EXERCISE REQUIREMENTS: Copy out the text of the items below with every "Skladem" switched to "Vyprodáno" and nothing else changed. Leave the pictures out of your answer.

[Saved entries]
BEGIN

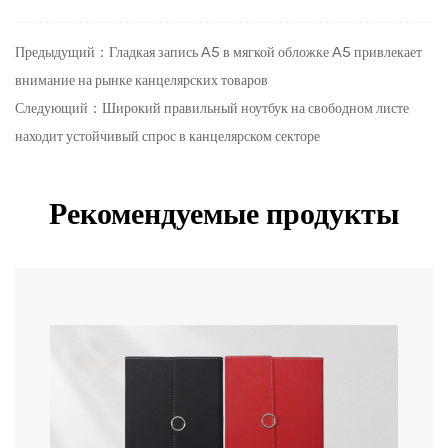
Предыдущий：Гладкая запись A5 в мягкой обложке A5 привлекает
внимание на рынке канцелярских товаров
Следующий：Широкий правильный ноутбук на свободном листе
находит устойчивый спрос в канцелярском секторе
Рекомендуемые продукты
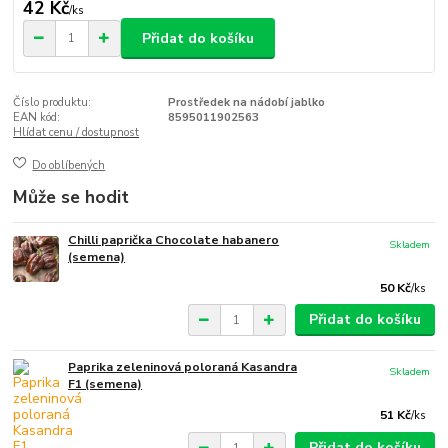
42 Kč
/
ks
Přidat do košíku
Číslo produktu:
Prostředek na nádobí jablko
EAN kód:
8595011902563
Hlídat cenu / dostupnost
Do oblíbených
Může se hodit
Chilli paprička Chocolate habanero
Skladem
(semena)
50 Kč
/
ks
Přidat do košíku
Paprika zeleninová poloraná Kasandra
Skladem
F1 (semena)
51 Kč
/
ks
Přidat do košíku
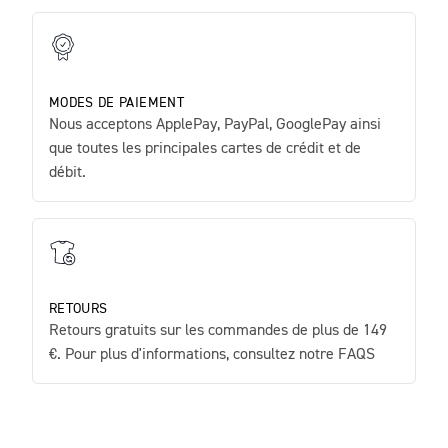
MODES DE PAIEMENT
Nous acceptons ApplePay, PayPal, GooglePay ainsi
que toutes les principales cartes de crédit et de
débit.
RETOURS
Retours gratuits sur les commandes de plus de 149
€. Pour plus d'informations, consultez notre FAQS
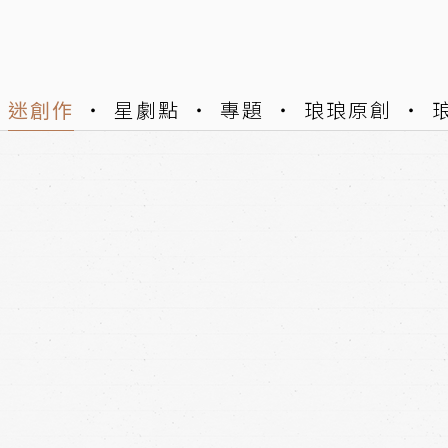
迷創作
星劇點
專題
琅琅原創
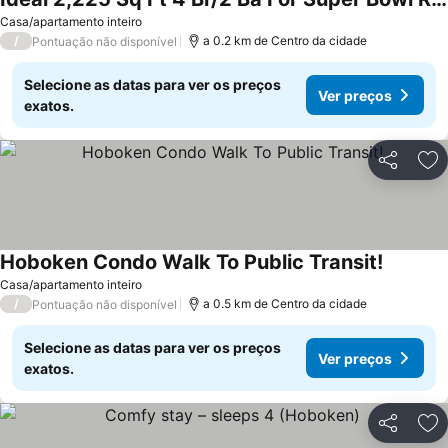
Casa/apartamento inteiro
/
a 0.2 km de Centro da cidade
Pontuação não disponível
Selecione as datas para ver os preços
Ver preços
exatos.
Partilhar
Ad
Hoboken Condo Walk To Public Transit!
Casa/apartamento inteiro
/
a 0.5 km de Centro da cidade
Pontuação não disponível
Selecione as datas para ver os preços
Ver preços
exatos.
Partilhar
Ad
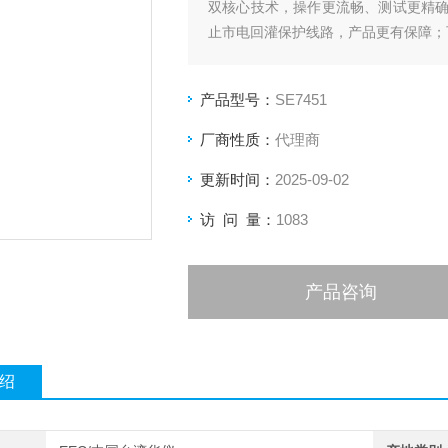
双核心技术，操作更流畅、测试更精
止市电回灌保护线路，产品更有保障；可自
仪器损坏。
产品型号：
SE7451
厂商性质：
代理商
更新时间：
2025-09-02
访 问 量：
1083
产品咨询
绍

END

SOLUTION FOR THIS EXERCISE:
Предыдущий：Гладкая запись A5 в мягкой обложке A5 привлекает
внимание на рынке канцелярских товаров
Следующий：Широкий правильный ноутбук на свободном листе
находит устойчивый спрос в канцелярском секторе
Рекомендуемые продукты
42 Kč
/
ks
Přidat do košíku
Číslo produktu:
Prostředek na nádobí jablko
EAN kód:
8595011902563
Hlídat cenu / dostupnost
Do oblíbených
Může se hodit
Chilli paprička Chocolate habanero
Vyprodáno
(semena)
50 Kč
/
ks
Přidat do košíku
Paprika zeleninová poloraná Kasandra
Vyprodáno
F1 (semena)
51 Kč
/
ks
Přidat do košíku
MODES DE PAIEMENT
Nous acceptons ApplePay, PayPal, GooglePay ainsi
que toutes les principales cartes de crédit et de
débit.
RETOURS
Retours gratuits sur les commandes de plus de 149
€. Pour plus d'informations, consultez notre FAQS
迷創作
星劇點
專題
琅琅原創
Casa/apartamento inteiro
/
a 0.2 km de Centro da cidade
Pontuação não disponível
Selecione as datas para ver os preços
Ver preços
exatos.
Partilhar
Ad
Hoboken Condo Walk To Public Transit!
Casa/apartamento inteiro
/
a 0.5 km de Centro da cidade
Pontuação não disponível
Selecione as datas para ver os preços
Ver preços
exatos.
Partilhar
Ad
双核心技术，操作更流畅、测试更精
止市电回灌保护线路，产品更有保障；可自
仪器损坏。
产品型号：
SE7451
厂商性质：
代理商
更新时间：
2025-09-02
访 问 量：
1083
产品咨询
绍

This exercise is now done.